§ PASSAGE SHOWN
If we have the guts, if we have the boldness of character, if we possess the kind of integrity that cannot be compromised, if we are not cowards, if we are made of the sterner stuff with which Caribbean history has in the past been so gloriously served, we will stop this blasted charade that passes for West Indian cricket, now. Stop it dead in its tracks and dare any treacherous dog to bark.

Who are these people who dare to call themselves "administrators?" From where do they get this power to dare defy the clamour of Caribbean people and select a Test team on criteria other than meritocracy?

Who and what do they represent? Moreover, what do they understand, assuming that they are capable of comprehending anything? Where did they grow up? Did they grow up in this Caribbean region when Sir Frank McCline Worrell straddled the cricketing world like a human colossus?

§ EXCERPTED DATA
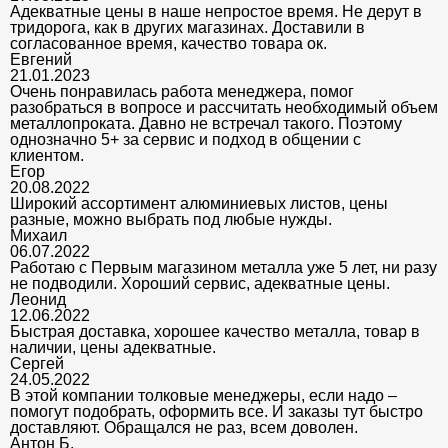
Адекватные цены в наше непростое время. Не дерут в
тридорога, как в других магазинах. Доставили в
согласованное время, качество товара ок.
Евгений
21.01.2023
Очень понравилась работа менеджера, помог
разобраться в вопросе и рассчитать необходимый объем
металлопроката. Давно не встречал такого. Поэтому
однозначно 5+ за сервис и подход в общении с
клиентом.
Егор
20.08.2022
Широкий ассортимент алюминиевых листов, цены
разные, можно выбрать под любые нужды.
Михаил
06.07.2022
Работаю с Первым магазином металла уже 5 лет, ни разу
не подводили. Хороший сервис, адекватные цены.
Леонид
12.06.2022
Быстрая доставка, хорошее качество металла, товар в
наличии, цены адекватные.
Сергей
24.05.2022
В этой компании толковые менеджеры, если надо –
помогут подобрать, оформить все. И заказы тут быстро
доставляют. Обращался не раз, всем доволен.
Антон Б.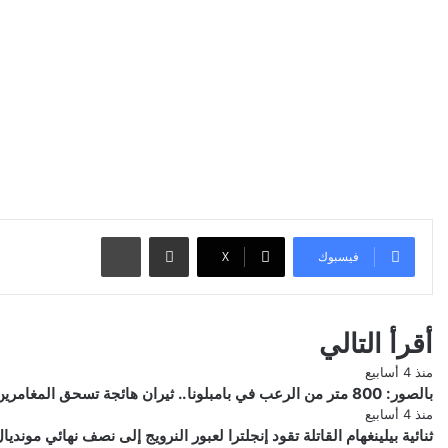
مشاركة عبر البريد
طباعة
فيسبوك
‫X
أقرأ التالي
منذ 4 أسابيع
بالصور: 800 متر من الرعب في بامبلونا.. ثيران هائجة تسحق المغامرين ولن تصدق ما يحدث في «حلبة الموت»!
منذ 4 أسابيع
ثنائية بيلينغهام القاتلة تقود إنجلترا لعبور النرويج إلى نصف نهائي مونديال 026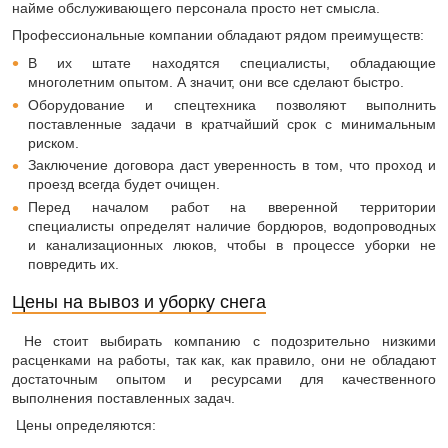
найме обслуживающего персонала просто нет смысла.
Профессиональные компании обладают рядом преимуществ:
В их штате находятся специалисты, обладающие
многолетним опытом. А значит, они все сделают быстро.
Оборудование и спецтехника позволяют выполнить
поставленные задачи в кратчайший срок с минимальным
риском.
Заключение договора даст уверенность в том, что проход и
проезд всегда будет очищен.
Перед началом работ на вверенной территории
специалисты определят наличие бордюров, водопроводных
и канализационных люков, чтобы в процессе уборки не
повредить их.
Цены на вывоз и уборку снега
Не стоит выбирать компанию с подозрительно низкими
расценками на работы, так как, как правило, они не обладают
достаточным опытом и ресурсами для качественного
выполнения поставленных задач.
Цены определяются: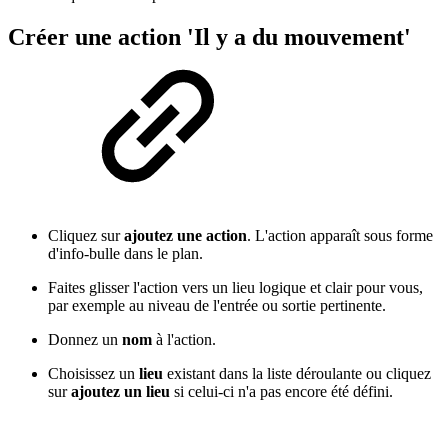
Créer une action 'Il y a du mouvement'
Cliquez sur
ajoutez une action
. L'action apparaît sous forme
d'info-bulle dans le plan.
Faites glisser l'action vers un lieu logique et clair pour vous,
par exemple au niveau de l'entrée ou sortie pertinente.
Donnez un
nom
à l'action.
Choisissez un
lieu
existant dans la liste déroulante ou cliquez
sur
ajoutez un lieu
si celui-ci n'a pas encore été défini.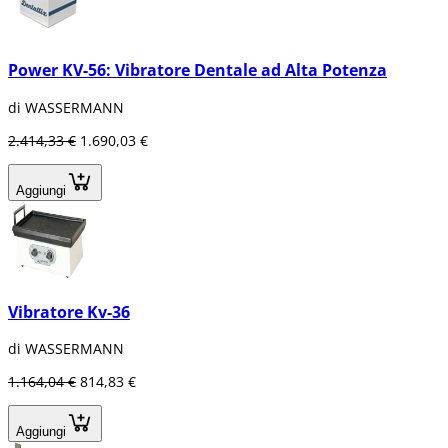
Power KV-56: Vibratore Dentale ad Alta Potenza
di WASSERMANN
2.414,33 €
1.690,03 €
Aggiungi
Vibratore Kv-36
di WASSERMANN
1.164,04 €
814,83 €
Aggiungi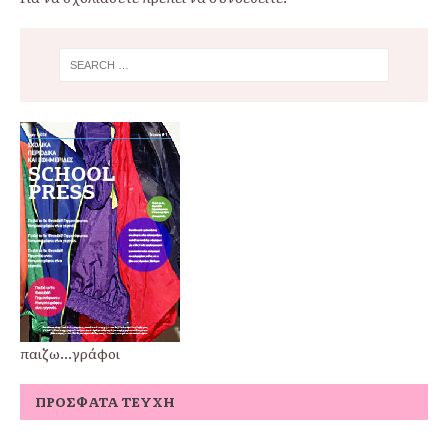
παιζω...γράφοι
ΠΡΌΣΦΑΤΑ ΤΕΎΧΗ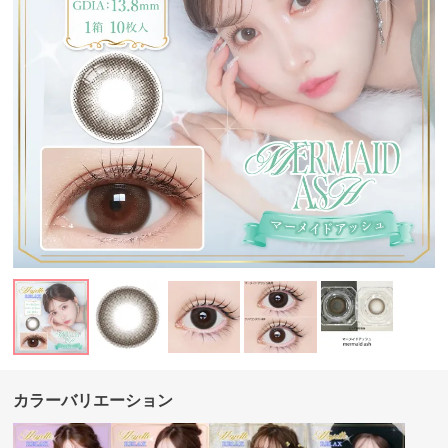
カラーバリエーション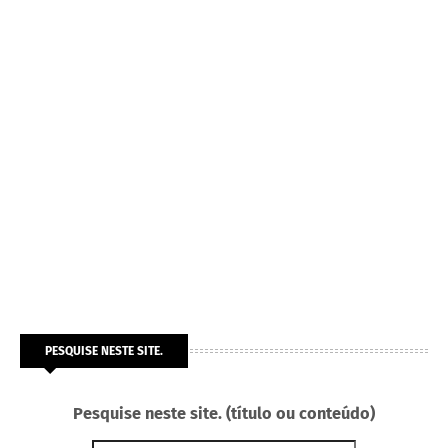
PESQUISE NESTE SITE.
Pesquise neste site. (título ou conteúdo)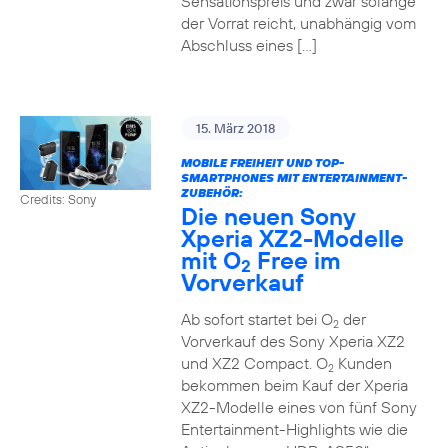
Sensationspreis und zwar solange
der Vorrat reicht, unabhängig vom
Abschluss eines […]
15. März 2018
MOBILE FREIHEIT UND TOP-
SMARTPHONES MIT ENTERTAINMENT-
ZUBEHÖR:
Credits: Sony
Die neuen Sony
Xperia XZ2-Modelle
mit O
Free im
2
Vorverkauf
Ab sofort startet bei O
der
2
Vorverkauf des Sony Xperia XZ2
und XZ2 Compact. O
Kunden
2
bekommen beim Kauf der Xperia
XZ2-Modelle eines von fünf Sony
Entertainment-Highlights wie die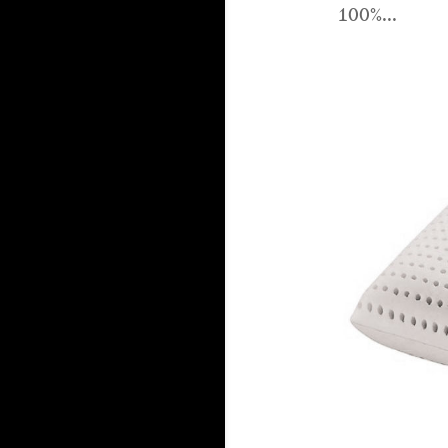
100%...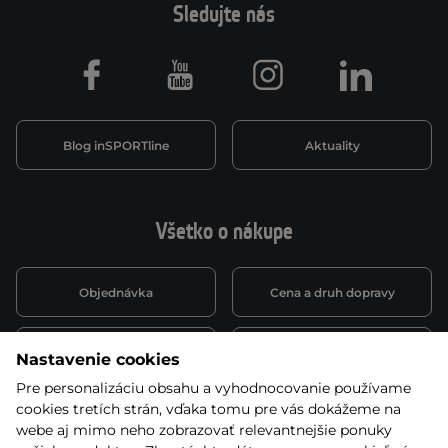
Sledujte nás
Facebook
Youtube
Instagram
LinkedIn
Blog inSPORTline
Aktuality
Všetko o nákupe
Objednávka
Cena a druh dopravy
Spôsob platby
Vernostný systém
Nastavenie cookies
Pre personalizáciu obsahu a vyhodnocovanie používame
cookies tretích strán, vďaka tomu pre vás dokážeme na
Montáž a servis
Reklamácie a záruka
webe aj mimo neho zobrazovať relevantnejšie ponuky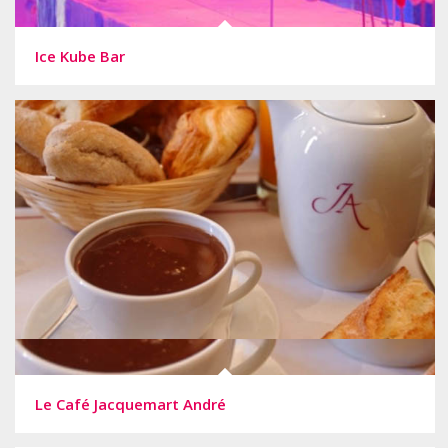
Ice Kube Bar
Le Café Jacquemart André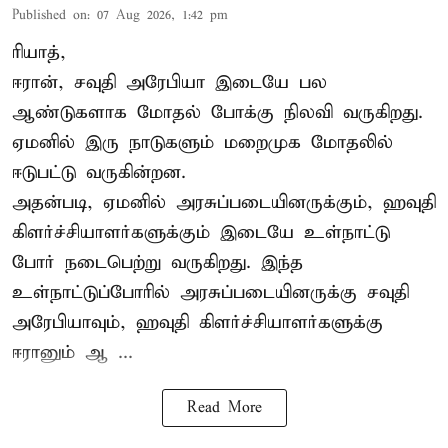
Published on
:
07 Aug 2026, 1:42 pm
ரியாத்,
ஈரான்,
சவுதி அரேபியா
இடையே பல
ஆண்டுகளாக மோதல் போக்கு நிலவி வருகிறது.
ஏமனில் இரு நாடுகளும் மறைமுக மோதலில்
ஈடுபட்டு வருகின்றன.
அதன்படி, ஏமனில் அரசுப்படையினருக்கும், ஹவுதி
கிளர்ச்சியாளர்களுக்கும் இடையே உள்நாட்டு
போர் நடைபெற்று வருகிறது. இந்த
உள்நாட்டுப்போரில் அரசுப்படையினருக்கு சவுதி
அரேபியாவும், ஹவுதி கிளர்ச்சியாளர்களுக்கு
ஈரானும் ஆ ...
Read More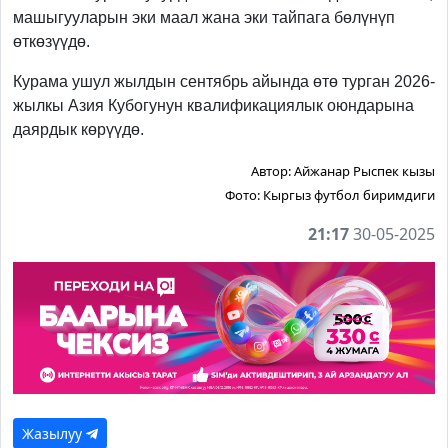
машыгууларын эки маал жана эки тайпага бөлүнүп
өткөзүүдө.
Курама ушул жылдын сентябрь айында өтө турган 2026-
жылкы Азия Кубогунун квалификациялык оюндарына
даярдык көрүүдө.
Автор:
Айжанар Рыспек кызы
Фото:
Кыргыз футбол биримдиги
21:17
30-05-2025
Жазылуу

§ TASKS AND EXERCISES
A: Please list every "if" clause in the opening sentence of the cricket passage.
B: Answer these from the cricket passage:
(i) What phrase does the writer use for West Indian cricket in the first paragraph?
(ii) What basis for picking a Test team does the writer accuse the administrators of ignoring?
(iii) Who is described as having straddled the cricketing world like a human colossus?
C: In the cricket passage, what complaint lies behind the writer's challenge to the administrators' power?

§ LIST OF ANSWERS
A:
- if we have the guts
- if we have the boldness of character
- if we possess the kind of integrity that cannot be compromised
- if we are not cowards
- if we are made of the sterner stuff with which Caribbean history has in the past been so gloriously served

B:
(i) "this blasted charade that passes for West Indian cricket"
(ii) Meritocracy
(iii) Sir Frank McCline Worrell

C: The writer objects that the administrators defy the clamour of Caribbean people. They select a Test team on criteria other than meritocracy.